Un meccanismo che, francamente, potrebbe portare da un’applicazione sempre più rigorosa delle norme.

Ma c’è un aspetto che mi preme sottolineare: queste sanzioni non colpiscono solo l’ente in quanto tale, ma possono tradursi in responsabilità personali per dirigenti e funzionari.

Ho letteralmente visto RTD perdere il sonno per questo, e non li biasimo di certo.

Grazie a questa nuova legge, sto però notando un cambio di approccio alla sicurezza informatica, che non viene più vista come “un adempimento informatico in più” da gestire ma come una questione strategica per richiedere un’attenzione maggiore da parte dei vertici amministrativi.
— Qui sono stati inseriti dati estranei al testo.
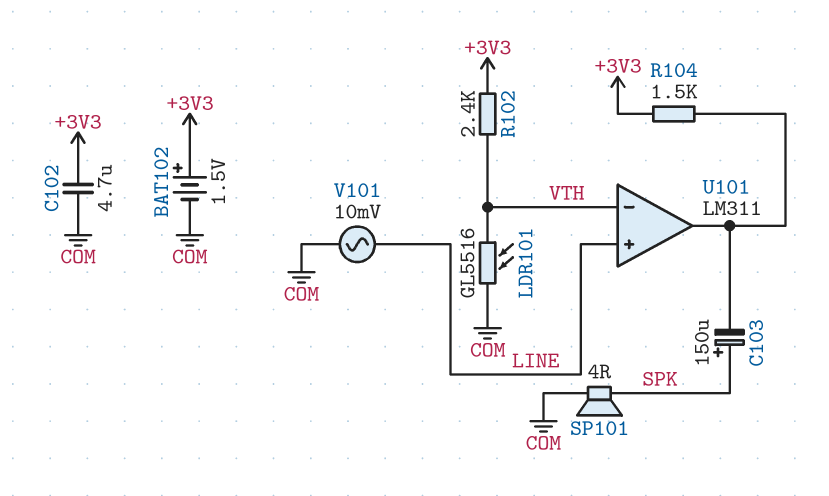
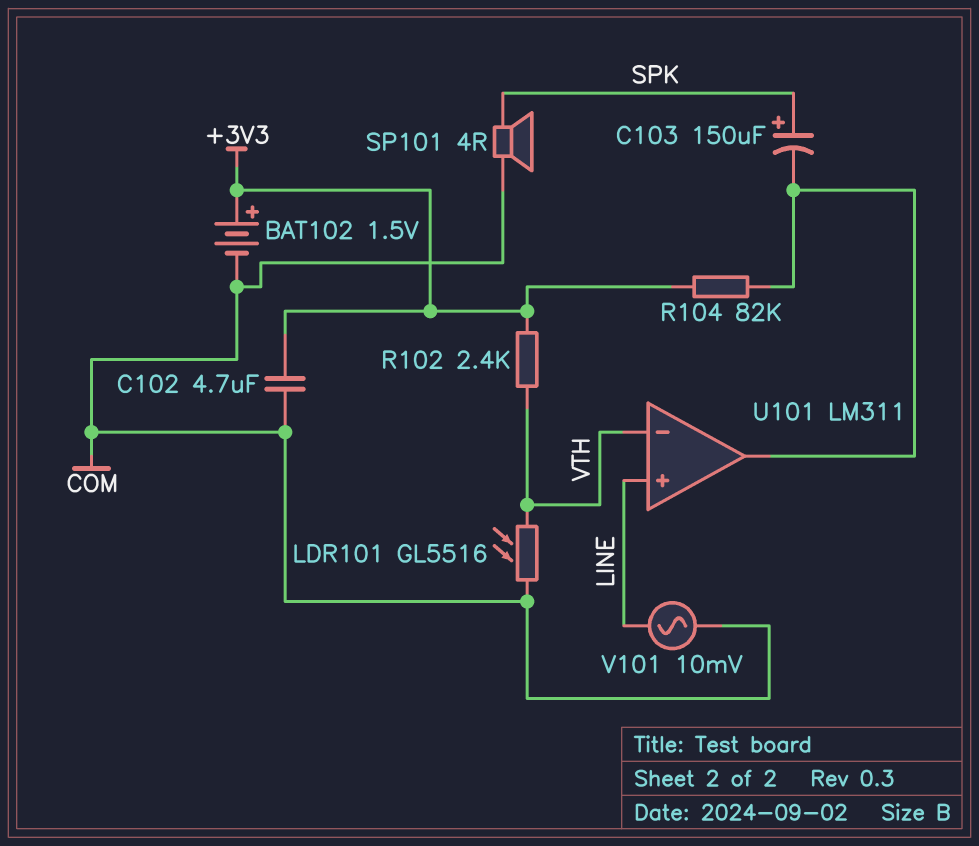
R104: 1.5k (+3V3, U101/out) -> 82k (+3V3, U101/out)

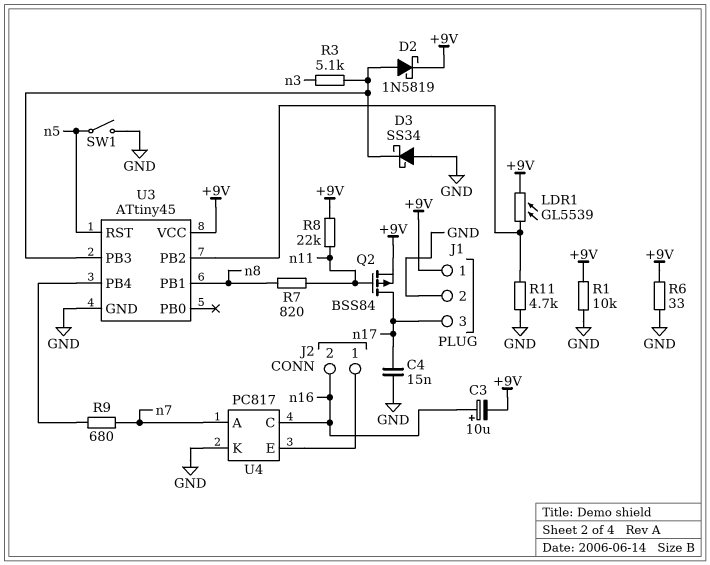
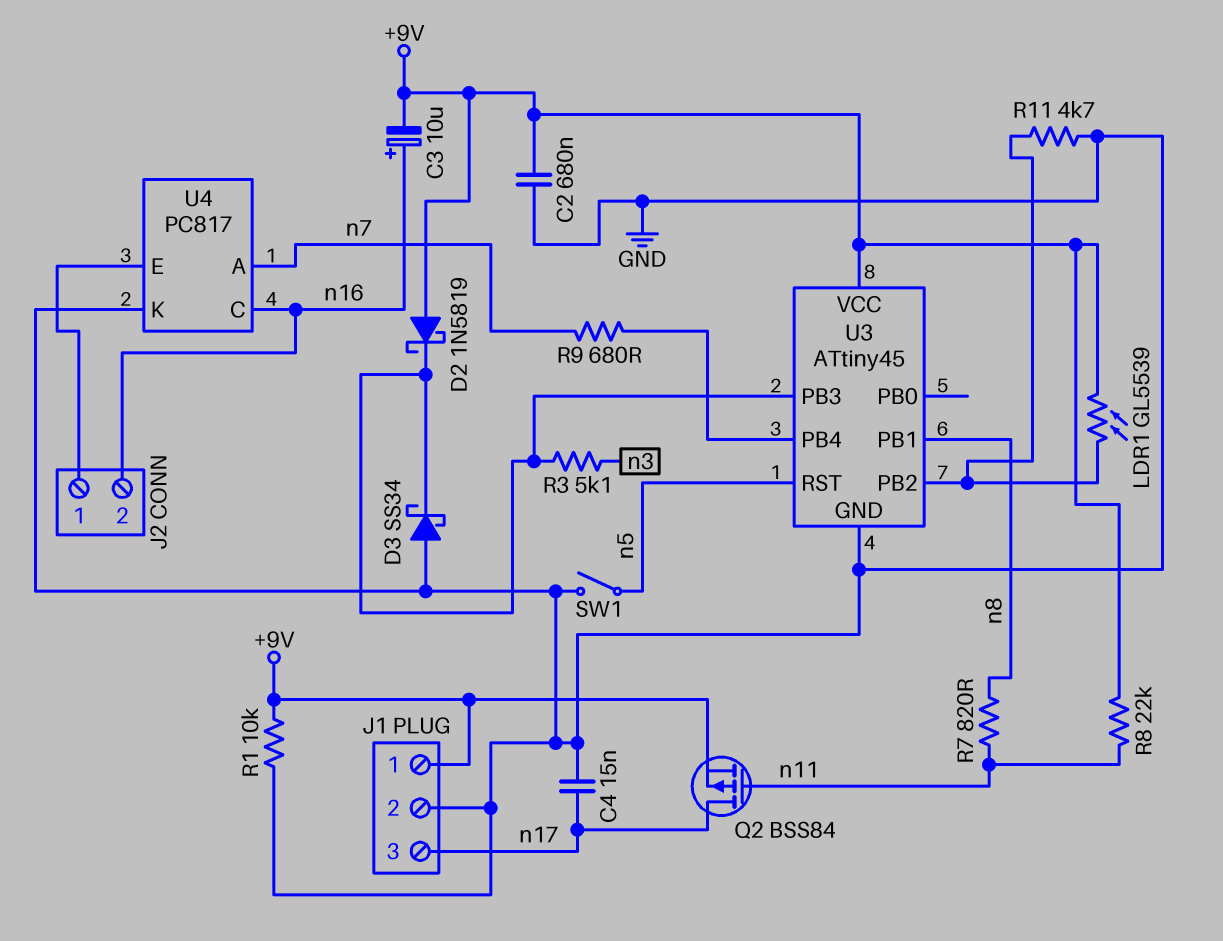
C2: none -> 680nF (+9V, GND)
D2: schottky 1N5819 (A U3/PB3, K +9V) -> schottky 1N5819 (A +9V, K U3/PB3)
R6: 33 (+9V, GND) -> none

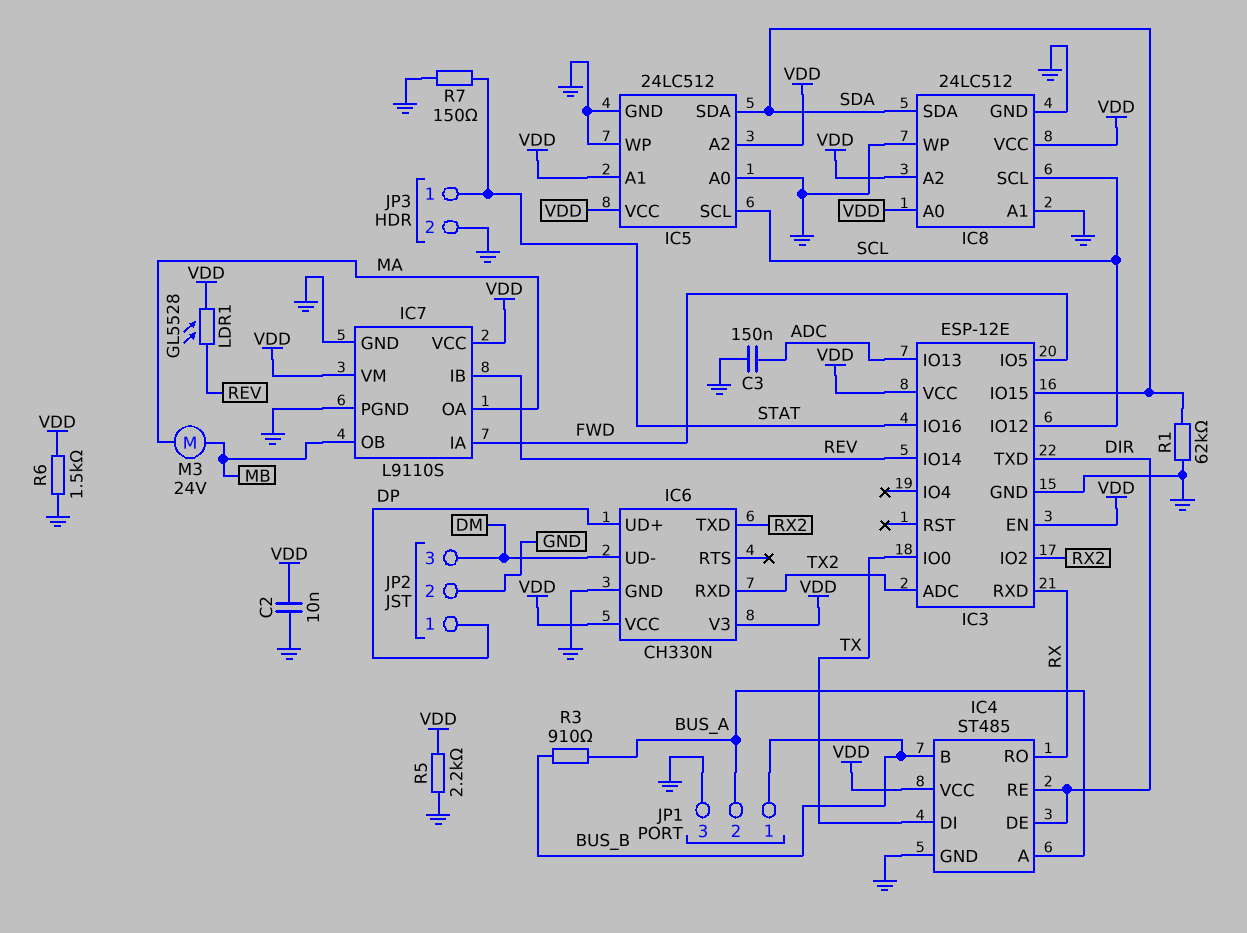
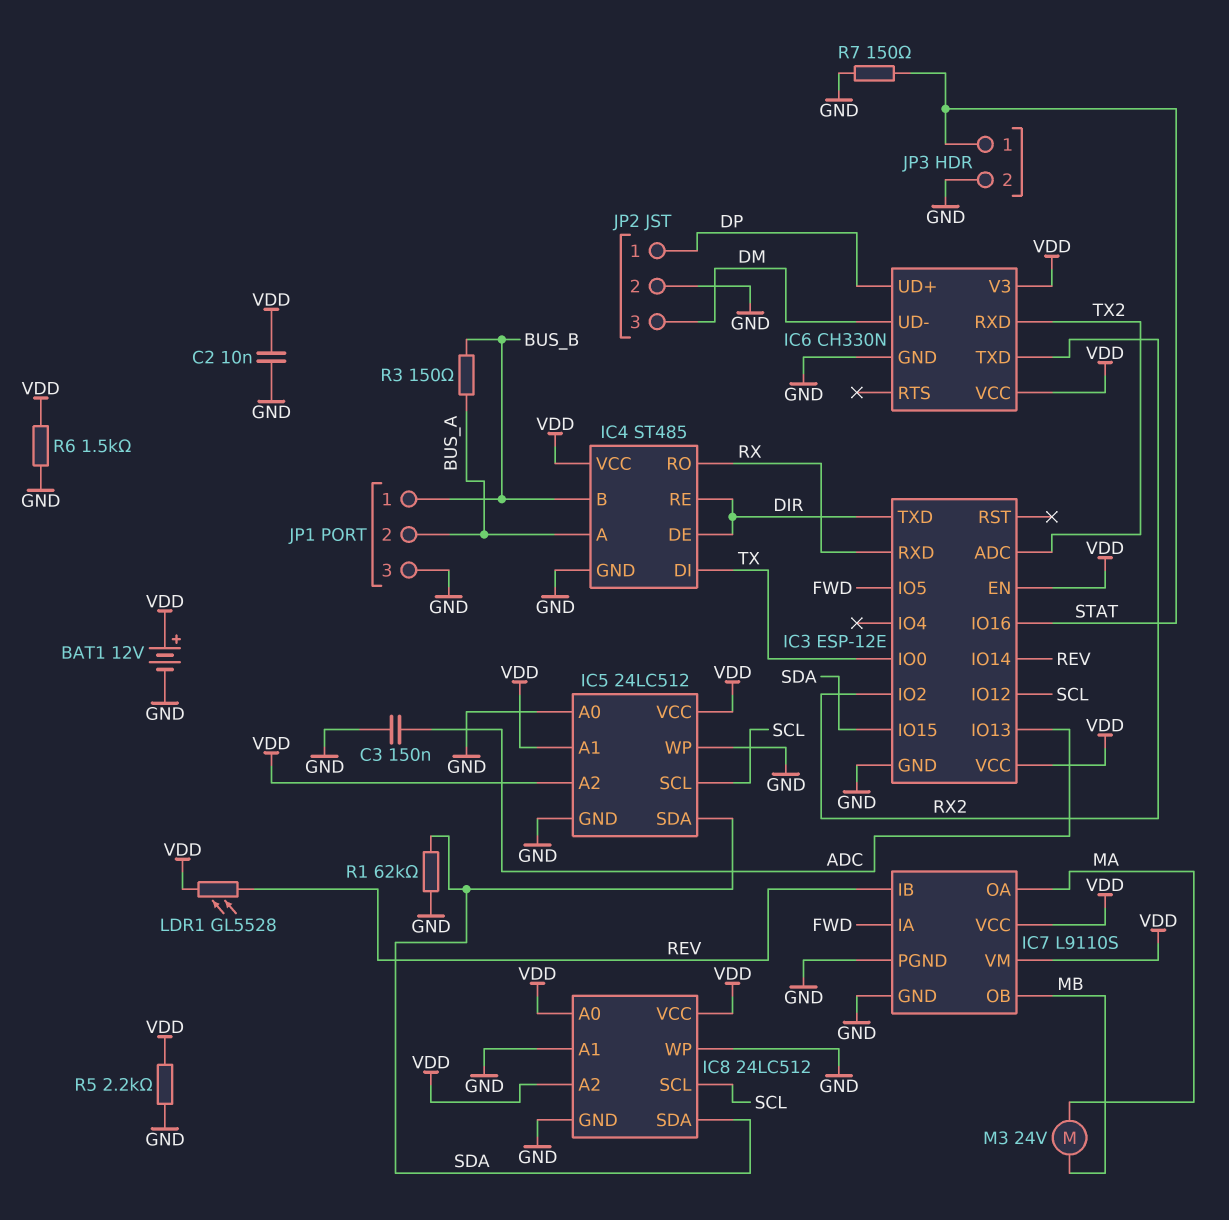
BAT1: none -> 12V (plus VDD, minus GND)
R3: 910 (BUS_A, BUS_B) -> 150 (BUS_A, BUS_B)

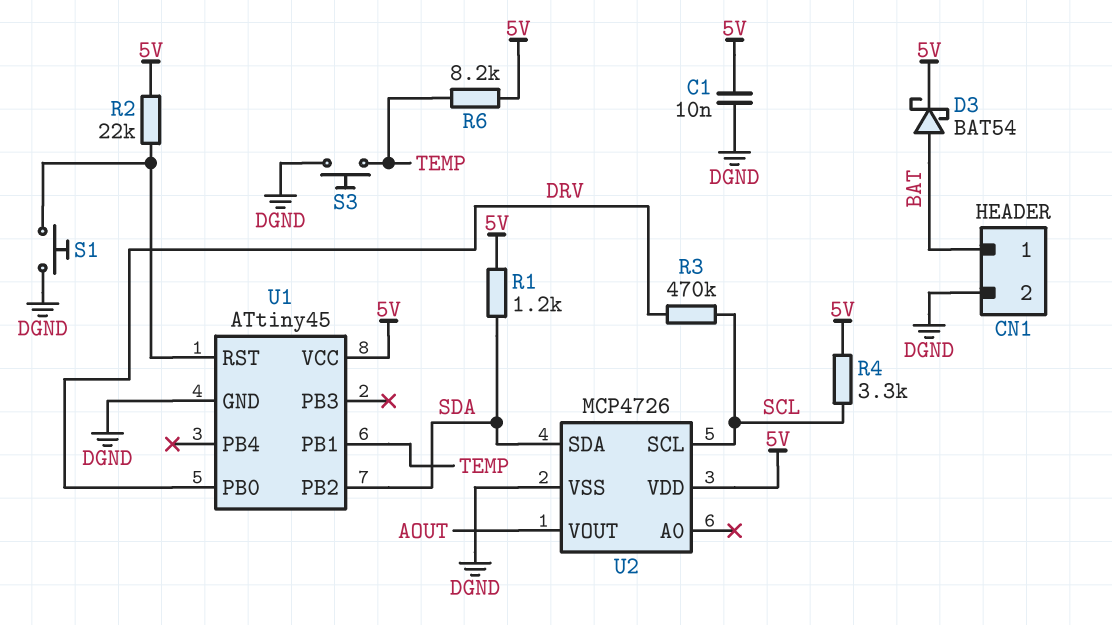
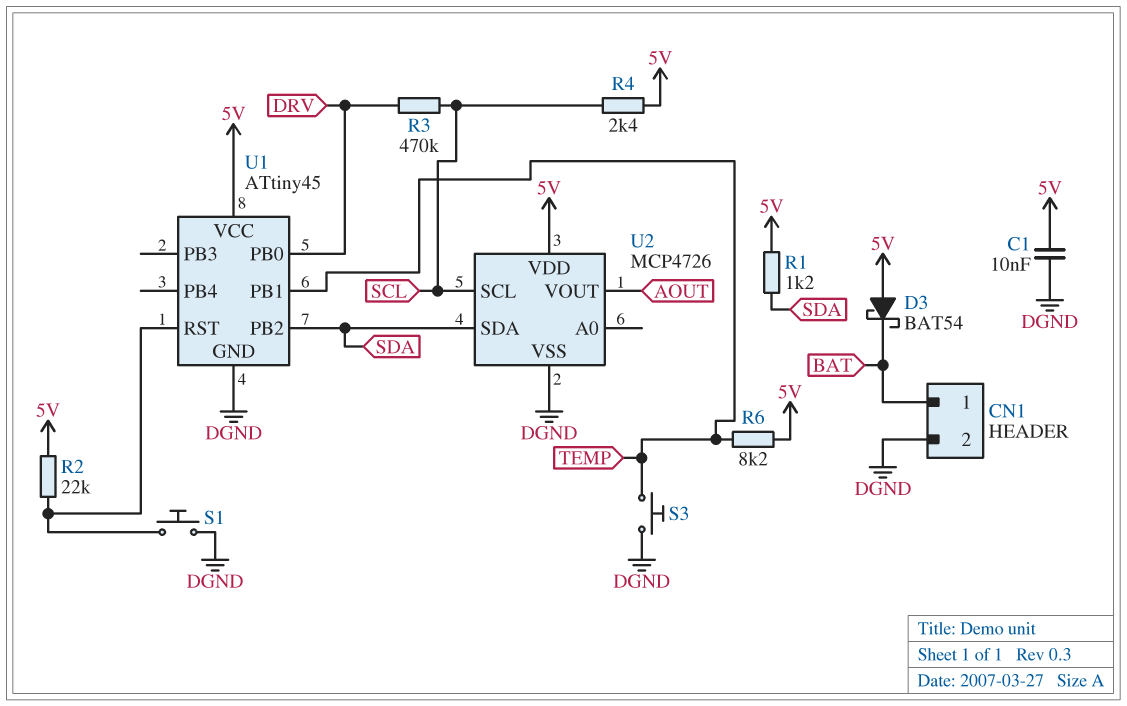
D3: schottky BAT54 (A BAT, K 5V) -> schottky BAT54 (A 5V, K BAT)
R4: 3.3k (5V, SCL) -> 2.4k (5V, SCL)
E come abbiamo visto all’inizio, considerando che solo nel 2024 gli attacchi alla PA sono cresciuti del 90%, direi che è un cambiamento necessario.

Il mio consiglio?

Non aspettare che si verifichi un incidente o di ricevere un’ispezione per poi correre per metterti in regola.

Il costo della prevenzione è sempre inferiore a quello della sanzione, per non parlare dei danni reputazionali che un data breach potrebbe causare al tuo ente.